ICO: its nature, stages and risks

ICO: its nature, stages and risks

ICO came out with the evolution of cryptocurrencies and digital economy. According to the report of CoinDesk, this investment tool had outperformed VC funding in terms of collected capital as far back as Q2 2017. But what is ICO? What do tokensale authors trade? What risks does ICO involve? Let’s find the answers in the article.

 

What is ICO?

ICO – Initial Coin Offering – is a process of digital tokens launching on a cryptocurrency exchange to attract investments. In fact, it reminds a conventional IPO where tokens come as digital analogs of shares.

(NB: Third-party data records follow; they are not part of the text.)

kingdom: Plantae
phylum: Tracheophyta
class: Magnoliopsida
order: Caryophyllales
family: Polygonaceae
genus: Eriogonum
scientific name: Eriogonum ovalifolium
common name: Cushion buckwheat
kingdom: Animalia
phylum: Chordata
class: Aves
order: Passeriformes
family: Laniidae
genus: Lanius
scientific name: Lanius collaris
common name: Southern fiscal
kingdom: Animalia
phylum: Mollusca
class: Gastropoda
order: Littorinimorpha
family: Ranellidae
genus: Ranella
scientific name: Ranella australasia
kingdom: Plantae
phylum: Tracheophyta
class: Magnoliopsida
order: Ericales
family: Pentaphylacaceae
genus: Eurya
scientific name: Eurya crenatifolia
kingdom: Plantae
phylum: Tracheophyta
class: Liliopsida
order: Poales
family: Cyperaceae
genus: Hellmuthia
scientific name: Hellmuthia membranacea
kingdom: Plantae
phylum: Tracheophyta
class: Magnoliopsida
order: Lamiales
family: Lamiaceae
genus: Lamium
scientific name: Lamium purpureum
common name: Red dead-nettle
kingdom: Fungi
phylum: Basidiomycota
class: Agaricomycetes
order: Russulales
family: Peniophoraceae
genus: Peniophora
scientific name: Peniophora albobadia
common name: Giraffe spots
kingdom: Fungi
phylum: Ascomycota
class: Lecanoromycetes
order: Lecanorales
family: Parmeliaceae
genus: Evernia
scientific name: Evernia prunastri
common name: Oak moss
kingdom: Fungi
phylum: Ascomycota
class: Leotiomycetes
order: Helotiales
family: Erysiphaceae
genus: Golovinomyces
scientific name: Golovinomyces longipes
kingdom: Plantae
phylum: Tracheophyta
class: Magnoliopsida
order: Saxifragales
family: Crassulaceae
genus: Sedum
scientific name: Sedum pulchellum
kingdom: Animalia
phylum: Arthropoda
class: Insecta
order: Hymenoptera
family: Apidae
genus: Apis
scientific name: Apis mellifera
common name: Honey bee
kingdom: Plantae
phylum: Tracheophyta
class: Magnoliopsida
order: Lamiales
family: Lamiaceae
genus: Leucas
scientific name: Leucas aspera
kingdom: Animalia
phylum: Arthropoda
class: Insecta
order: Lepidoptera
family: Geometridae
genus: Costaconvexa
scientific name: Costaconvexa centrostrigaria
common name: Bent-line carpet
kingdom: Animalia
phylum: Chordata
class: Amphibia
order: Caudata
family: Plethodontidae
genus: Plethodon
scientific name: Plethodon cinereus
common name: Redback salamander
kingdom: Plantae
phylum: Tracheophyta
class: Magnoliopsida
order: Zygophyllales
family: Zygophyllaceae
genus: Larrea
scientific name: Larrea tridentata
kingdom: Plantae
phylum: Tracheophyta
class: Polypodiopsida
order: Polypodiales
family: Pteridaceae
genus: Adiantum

Token by nature has nothing different with cryptocurrency. However, unlike cryptocurrency, that has a speculative value only, token can be of three main types depending on the status creators gave them.

 

Types of tokens

  • Security tokens. This digital asset performs the same functions as a conventional share. Its owners can count on dividends and even have a right of vote if any management decision has to be made.
  • Utility tokens. An owner of such tokens can get use of services a company offers. For instance, to create apps in the Ethereum network, an internal currency ETH is needed. Another company can launch home tokens to use a car wash.
  • Equity tokens. Such tokens has a speculative value only. For instance, Bitcoin. One can successfully trade these assets on cryptocurrency exchanges by selling them at a higher price and then buying low.

 

 

Why is ICO carried out?

The only purpose a company produces home tokens for is investment attraction, which is far simpler than search for institutional investors and IPO. Tokens can be placed on a cryptocurrency exchange and sold with no intermediaries by publishing an e-wallet address of the project’s website. Bitcoin is the most popular currency whose tokens are purchased during Initial Coin Offering. However, before the tokensale starts, a company has to prepare a base in order to attract potential investors.

 

Stages of ICO

  • An announce. Before a tokensale, company representatives should do their best to present it to the community. This stage plays a vital role. The company publishes announces in related media and on renowned platforms. First, a project’s website is created, then – the most important document Whitepaper where the project’s idea, product, and stages of tokens distribution are described. This document is an indicator of project’s feasibility for investors.
  • Pre-ICO. As soon as a project gets popular and finds first investors, a separate offer is created and a closed tokensale – called pre-sale or pre-ICO - for a small group of people is run. Usually, at this stage, a digital asset’s price is knock-down.
  • ICO. A pre-sale is followed directly by Initial Coin Offering. Bitcoin and Ethereum are listed among the most popular cryptocurrencies used to buy tokens. At this stage, they are available to all the interested.

 

ICO: its nature, stages and risks - 2

 

Risks

The main danger ICO investors encounter is the absence of state regulation. Currently, the majority of governments doesn’t control tokensales. In such a case, no one would prevent a company from falling short of obligations claimed.

Therefore, only having thoroughly learned a project should one invest in ICO. Attention has to be paid to a team, experience, and reputation of its members. Investors also have to check MVP (minimum viable product), a general idea, a Roadmap, and a whitepaper. Only having thoroughly weighed all pros and cons as well as assessed project’s prospects makes it sense to decide on investing in ICO.